• **DESCRIPTION OF THE TASK**: Convert the part of the records that opens with the line containing "pose: elev=130.0 azim=0.0" and closes with the line containing "Dot at: (210, 282)", both ends included, into a Markdown table with the columns Row and Line. Number each row, skip blank lines, and leave the pictures out.

• **DATA FOR THIS EXERCISE**:

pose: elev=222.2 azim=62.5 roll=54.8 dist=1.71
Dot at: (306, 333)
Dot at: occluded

---

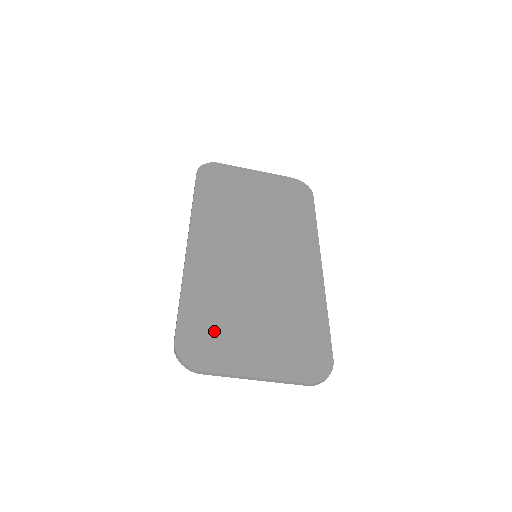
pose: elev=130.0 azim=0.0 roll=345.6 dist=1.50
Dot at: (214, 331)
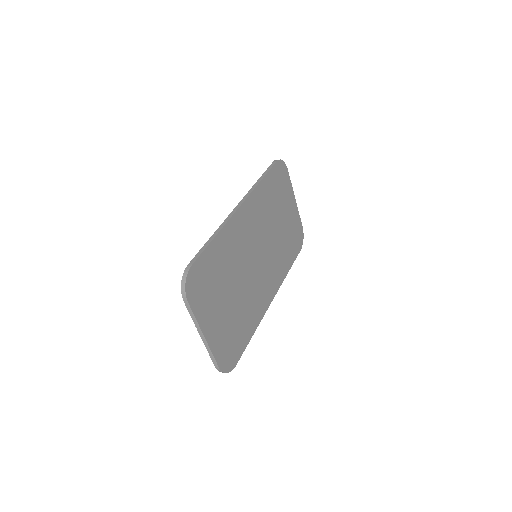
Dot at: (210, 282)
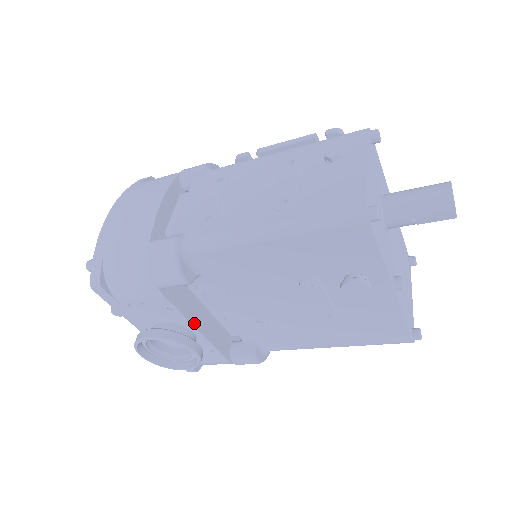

• **TASK RESULT**:
| Row | Line |
|---|---|
| 1 | pose: elev=130.0 azim=0.0 roll=345.6 dist=1.50 |
| 2 | Dot at: (214, 331) |
| 3 | Dot at: (210, 282) |